Chlorodehydromethyltestosterone (also known as Turinabol) is an anabolic steroid, namely, derivative of methandienone. Both steroids are 17-alpha-alkylated; thereby they survive the first pass through the liver and have high bioavailability. Turinabol was first released by Jenapharm out of East Germany in 1962.
Turinabol has a predominantly anabolic effect, which is more pronounced at the level of skeletal muscles and bones, as well as tissues and organs with intense division (bone marrow, mucous membranes, etc.). The drug causes primarily an increase in muscle mass and weight gain (the effect is less pronounced than that of testosterone, but which can be enhanced when taken with other anabolic steroids). At the bone level, Turinabol promotes calcium deposition, possibly due to increased formation of the protein matrix and / or reduction of bone tissue reactivity to parathyroid hormone.
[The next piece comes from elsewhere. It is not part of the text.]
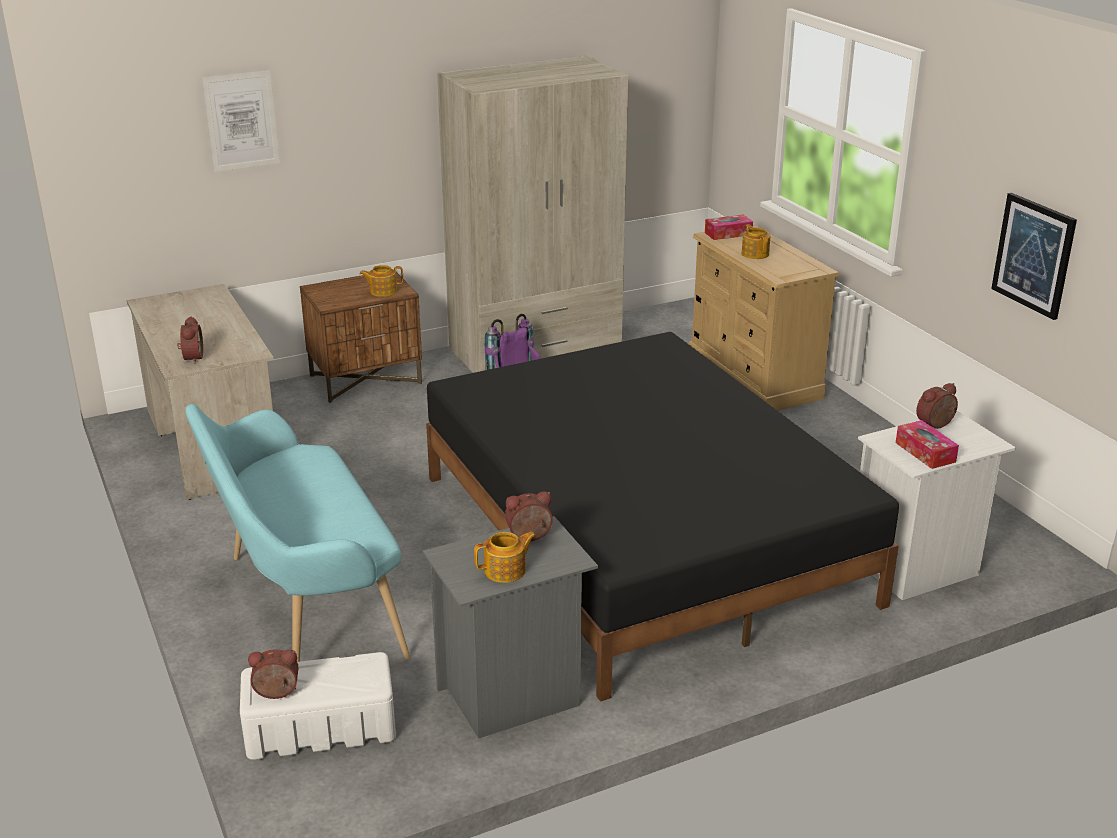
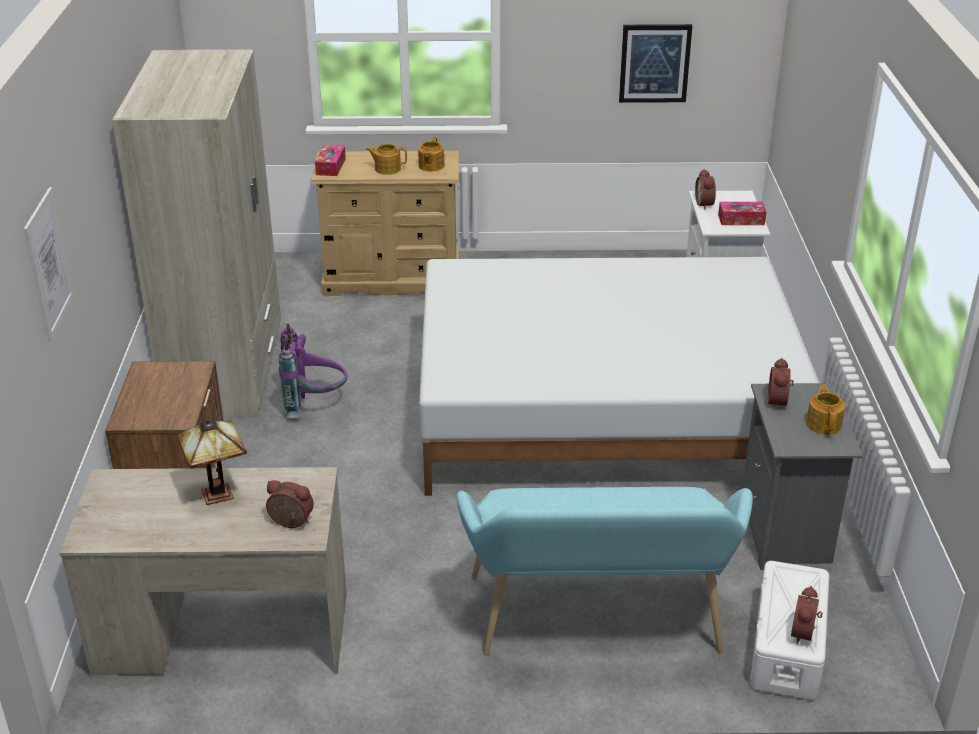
camera: 65 degrees left, 5 degrees up
teapot [360,265,403,297] -> teapot moved to [418,137,445,171]
black bed [426,332,899,702] -> white bed [419,257,819,496]
none -> table lamp [177,420,247,505]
A significant role in the implementation of the anabolic action belongs to the metabolic effects: a positive nitrogen balance (nitrogen retention); increased protein synthesis; reducing the breakdown of amino acids; potassium and phosphate retention. The drug stimulates hemopoiesis, especially erythropoiesis (increases the synthesis of erythropoietin), and also increases leukopoiesis and promotes the formation of platelets.